#### [本文抜粋]
サイバー攻撃は多様化・巧妙化の一途をたどっており、その脅威はますます高まっている。完全に防ぐことはもはや困難……との指摘も半ば常識化している状況だ。そうともなると、防御策はもちろん重要ではあるものの、それだけでは足りない。いざ攻撃を受けた後に被害を最小限に抑え、迅速かつ確実に復旧するための対策がより重要になってきたといえるだろう。

とはいえ、具体的にどういった対策を実施すればいいのか。2023年6月22日、Webセミナー「サイバー攻撃の被害から復旧できる自信はありますか?『完全には防げない』時代に必要な対策とは」が開催された。

基調講演では情報通信研究機構 サイバーセキュリティ研究所 主管研究員、横浜国立大学 客員教授、内閣官房 内閣サイバーセキュリティセンター(NISC) 参与の中尾 康二 氏が、「最近のサイバー攻撃脅威、および総合的なセキュリティ対策の動向」について語った。

中尾氏は、昨今のサイバー攻撃の脅威がどのようなものなのか、これらの問題が企業に与える影響、今後企業側が考えていかなくてはならないセキュリティ対策について、最新の情報セキュリティインシデントの事例を交えて解説した。

#### [作業指示]
**a)** サイバー攻撃対策セミナーの記事について、次の問いに答えなさい。
(i) セミナーが開催された日付はいつか。
(ii) 中尾康二氏の基調講演のテーマは何か。
(iii) 攻撃を受けた後の対策は、何のためのものとして重要になってきたと述べられているか。
**b)** サイバー攻撃対策セミナーの記事を、最後の文の後から書き継ぎなさい。
この後の一覧は使わなくてよい。

#### [提供データ]
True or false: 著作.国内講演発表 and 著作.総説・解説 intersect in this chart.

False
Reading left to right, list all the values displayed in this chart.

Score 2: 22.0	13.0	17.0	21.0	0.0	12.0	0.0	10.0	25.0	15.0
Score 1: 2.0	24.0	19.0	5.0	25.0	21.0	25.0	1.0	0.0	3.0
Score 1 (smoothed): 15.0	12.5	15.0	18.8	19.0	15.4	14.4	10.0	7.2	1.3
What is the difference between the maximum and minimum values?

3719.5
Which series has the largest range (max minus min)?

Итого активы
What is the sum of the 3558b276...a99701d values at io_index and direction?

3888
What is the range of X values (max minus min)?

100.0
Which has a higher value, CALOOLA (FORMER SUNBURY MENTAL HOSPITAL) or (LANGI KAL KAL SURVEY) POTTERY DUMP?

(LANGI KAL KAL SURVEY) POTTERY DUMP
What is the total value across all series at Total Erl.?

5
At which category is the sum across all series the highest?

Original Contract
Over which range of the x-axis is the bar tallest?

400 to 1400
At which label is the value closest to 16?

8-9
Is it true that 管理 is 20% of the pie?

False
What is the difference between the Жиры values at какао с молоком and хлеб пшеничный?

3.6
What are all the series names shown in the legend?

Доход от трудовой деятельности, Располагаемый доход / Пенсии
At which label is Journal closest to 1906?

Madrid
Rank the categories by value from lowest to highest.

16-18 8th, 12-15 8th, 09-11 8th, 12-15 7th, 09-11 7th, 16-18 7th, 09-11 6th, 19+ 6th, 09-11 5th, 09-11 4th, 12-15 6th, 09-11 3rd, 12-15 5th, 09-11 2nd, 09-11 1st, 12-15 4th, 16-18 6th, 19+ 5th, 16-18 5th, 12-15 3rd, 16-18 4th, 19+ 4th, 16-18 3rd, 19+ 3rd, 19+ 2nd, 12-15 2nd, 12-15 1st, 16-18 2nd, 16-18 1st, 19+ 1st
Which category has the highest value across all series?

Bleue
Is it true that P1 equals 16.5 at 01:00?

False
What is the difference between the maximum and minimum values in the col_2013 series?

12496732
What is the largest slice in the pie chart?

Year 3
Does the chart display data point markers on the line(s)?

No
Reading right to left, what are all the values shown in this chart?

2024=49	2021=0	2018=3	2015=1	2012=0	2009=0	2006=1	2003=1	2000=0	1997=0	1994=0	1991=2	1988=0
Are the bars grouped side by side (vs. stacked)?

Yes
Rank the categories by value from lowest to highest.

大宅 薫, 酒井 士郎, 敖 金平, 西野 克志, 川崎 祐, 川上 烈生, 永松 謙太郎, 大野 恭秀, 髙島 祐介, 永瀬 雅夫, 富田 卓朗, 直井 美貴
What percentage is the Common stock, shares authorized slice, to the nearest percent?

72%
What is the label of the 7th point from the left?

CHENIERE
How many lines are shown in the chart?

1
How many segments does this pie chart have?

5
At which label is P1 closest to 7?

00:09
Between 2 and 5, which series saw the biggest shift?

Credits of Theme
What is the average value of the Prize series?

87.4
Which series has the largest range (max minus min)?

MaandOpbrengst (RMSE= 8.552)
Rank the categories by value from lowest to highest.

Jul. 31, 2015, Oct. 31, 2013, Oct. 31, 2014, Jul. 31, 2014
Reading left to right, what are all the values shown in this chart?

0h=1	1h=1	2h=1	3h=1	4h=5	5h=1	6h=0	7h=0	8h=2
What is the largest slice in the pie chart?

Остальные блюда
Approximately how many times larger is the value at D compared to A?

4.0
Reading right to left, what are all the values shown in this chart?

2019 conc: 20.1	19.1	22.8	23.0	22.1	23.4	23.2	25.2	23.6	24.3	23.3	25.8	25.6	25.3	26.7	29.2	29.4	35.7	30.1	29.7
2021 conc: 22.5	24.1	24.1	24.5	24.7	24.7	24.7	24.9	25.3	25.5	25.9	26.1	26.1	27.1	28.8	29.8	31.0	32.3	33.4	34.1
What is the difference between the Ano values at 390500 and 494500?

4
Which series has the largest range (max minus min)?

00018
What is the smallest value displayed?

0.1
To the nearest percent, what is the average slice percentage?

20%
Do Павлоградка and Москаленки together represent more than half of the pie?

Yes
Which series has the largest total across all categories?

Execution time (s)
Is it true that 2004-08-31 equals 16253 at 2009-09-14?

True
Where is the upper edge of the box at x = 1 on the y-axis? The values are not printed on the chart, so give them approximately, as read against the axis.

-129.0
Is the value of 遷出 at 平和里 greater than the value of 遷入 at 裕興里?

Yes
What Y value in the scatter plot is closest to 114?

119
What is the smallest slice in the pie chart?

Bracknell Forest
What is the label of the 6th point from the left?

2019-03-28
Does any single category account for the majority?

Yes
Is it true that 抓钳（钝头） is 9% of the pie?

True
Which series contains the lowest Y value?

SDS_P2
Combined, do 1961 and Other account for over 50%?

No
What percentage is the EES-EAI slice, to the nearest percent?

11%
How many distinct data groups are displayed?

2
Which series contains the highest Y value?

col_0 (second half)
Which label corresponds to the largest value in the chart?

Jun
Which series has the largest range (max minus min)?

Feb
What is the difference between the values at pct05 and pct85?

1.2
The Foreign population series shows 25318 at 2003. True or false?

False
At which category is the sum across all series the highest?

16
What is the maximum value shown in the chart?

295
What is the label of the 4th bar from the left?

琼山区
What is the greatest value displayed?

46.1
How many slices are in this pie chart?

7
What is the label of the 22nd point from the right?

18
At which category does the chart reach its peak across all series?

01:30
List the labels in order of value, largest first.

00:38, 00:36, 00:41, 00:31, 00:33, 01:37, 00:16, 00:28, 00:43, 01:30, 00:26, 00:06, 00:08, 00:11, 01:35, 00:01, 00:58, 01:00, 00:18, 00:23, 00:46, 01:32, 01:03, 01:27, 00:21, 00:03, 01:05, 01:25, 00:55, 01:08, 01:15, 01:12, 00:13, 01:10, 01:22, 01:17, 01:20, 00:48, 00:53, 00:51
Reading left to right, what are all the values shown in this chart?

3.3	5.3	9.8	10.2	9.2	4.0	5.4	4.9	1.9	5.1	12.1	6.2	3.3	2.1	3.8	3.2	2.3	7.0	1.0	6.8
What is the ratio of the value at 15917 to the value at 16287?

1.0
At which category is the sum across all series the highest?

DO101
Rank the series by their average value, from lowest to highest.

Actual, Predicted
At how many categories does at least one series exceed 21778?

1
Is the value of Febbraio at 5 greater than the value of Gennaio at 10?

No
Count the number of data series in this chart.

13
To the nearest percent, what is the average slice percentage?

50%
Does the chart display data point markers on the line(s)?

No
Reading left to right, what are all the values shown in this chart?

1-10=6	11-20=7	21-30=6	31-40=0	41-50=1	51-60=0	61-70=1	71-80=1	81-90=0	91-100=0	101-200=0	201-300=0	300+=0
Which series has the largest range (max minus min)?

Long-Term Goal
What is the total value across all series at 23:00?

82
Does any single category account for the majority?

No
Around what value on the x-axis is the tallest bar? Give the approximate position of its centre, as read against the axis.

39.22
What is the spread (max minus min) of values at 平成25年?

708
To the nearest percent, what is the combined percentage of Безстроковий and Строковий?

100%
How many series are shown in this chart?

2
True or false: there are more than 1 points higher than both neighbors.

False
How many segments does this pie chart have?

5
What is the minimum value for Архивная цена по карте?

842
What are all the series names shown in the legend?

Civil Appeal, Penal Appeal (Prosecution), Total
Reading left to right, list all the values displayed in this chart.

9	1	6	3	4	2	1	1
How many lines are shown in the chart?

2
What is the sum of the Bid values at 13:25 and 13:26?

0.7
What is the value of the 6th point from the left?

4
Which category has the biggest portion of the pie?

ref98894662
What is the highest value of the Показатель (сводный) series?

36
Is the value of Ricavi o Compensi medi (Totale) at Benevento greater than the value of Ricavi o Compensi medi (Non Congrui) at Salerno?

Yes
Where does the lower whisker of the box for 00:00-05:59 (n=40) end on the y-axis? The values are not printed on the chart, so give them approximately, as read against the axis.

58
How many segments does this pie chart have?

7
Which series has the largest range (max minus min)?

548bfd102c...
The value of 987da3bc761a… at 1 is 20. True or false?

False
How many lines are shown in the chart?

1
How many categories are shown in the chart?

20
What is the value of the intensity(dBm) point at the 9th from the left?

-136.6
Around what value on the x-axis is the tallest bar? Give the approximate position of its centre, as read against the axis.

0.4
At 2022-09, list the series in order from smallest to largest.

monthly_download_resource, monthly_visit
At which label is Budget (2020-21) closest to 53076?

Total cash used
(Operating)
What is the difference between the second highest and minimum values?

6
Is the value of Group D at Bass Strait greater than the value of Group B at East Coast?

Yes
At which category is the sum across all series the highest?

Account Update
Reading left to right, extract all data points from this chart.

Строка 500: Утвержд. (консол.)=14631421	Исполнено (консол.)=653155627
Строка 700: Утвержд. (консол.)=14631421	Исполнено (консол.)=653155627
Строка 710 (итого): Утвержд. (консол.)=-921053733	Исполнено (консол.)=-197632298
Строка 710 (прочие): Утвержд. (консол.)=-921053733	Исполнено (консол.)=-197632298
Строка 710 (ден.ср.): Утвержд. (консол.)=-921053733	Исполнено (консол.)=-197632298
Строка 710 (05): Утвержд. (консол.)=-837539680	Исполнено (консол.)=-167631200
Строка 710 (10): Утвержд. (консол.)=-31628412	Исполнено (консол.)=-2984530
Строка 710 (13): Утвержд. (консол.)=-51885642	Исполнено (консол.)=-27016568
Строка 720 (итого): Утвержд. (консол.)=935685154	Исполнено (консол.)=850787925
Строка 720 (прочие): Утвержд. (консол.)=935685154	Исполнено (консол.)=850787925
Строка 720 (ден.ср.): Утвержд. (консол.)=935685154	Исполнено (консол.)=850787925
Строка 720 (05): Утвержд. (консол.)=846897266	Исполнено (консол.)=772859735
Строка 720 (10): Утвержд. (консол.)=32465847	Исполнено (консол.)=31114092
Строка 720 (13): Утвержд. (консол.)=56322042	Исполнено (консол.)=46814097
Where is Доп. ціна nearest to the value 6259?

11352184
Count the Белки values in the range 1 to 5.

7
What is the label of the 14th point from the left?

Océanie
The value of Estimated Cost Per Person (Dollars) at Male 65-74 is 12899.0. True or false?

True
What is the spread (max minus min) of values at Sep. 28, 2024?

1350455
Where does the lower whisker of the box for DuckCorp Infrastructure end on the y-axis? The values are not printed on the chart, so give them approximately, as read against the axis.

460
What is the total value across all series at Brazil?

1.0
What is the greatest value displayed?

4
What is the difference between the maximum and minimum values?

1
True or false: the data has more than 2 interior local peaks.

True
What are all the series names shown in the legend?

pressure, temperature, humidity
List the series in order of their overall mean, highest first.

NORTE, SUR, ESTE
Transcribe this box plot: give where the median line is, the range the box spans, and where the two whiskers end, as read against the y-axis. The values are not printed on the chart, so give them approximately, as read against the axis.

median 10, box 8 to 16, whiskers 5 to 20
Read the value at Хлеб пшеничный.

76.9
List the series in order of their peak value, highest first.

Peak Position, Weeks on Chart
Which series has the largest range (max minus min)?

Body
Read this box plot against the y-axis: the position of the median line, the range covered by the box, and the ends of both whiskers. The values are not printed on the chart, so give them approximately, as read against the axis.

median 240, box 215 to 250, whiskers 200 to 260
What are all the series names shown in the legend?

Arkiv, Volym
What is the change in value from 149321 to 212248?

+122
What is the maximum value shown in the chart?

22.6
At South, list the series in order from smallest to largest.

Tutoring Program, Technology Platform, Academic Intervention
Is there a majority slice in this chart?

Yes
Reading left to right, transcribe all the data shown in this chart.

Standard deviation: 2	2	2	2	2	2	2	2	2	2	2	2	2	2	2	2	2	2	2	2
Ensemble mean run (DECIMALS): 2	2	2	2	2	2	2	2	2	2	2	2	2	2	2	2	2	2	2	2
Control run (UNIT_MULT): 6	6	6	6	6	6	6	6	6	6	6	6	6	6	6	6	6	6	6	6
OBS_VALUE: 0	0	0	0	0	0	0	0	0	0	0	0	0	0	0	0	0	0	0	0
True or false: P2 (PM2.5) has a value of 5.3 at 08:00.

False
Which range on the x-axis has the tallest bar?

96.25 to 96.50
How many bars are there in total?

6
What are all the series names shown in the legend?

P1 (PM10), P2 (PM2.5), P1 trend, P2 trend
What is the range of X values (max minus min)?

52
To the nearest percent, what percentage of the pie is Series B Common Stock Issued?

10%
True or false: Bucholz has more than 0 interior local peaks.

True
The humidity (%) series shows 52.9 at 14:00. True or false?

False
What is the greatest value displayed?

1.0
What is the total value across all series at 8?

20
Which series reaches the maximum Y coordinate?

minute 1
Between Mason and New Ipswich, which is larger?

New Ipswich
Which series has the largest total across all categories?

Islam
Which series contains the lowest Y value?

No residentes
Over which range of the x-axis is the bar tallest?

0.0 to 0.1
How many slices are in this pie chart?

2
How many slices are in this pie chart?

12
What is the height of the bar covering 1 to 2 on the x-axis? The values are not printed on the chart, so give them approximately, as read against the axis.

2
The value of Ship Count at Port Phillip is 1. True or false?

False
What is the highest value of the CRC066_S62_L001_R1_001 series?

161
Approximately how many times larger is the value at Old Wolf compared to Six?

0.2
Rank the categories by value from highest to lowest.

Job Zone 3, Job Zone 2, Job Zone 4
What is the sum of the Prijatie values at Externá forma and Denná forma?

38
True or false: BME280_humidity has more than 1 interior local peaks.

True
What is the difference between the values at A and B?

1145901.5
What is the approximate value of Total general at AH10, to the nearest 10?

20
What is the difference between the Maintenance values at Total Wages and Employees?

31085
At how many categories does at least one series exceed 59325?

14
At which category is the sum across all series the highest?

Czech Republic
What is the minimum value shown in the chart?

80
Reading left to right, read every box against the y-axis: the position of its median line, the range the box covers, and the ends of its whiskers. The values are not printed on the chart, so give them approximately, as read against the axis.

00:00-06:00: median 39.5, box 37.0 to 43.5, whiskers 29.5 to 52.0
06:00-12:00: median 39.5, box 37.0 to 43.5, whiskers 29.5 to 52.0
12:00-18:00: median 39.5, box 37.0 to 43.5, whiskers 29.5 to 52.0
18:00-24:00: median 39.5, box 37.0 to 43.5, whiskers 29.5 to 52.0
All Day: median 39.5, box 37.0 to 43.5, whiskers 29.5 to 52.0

#### [解答]
**a)**
(i) 2023年6月22日
(ii) 「最近のサイバー攻撃脅威、および総合的なセキュリティ対策の動向」
(iii) 被害を最小限に抑え、迅速かつ確実に復旧するため

**b)**
講演のなかで中尾氏は、サイバー攻撃の脅威の多様化・巧妙化が年々変わってきており、早期の段階で「攻撃(予兆)を観測(補足)」し、知見を収集・分析すること、そして利益関係者との情報共有を行う連携構造の構築・改善を行うことの重要性を指摘するとともに、攻撃の被害にあった場合の復旧対策についても触れた。サイバーセキュリティの脅威と対策、それに伴う指針・考え方が中尾氏の視点から語られた講演となった。

その後、デル・テクノロジーズ株式会社の鈴木敏通氏による講演「防ぎきれないサイバー攻撃。データレジリエンスのためのデータ保護『Cyber Recovery』」が行われた。本記事では、鈴木氏の講演の模様をダイジェストでお届けする。

  • デル・テクノロジーズ株式会社
    DPS事業本部第二営業部
    営業戦略推進担当部長
    鈴木 敏通 氏

バックアップデータの破壊に備える“サイバーリカバリー”の考え方

鈴木氏が所属するDPS事業本部の「DPS」はData Protection Solutionsの略で、鈴木氏は同本部でバックアップ製品の営業戦略を推進する立場にある。

最近は、バックアップデータを破壊するような攻撃も出てきており、そこで注目されるのが「サイバーリカバリー」という考え方だと鈴木氏は語る。

「サイバーセキュリティの“セキュリティ”は防御策、つまり被害に遭わないようにするための対策です。その一方で、今はいくら防御してもリスクはゼロにできないことから、リカバリーに着目することが重要になっているわけです」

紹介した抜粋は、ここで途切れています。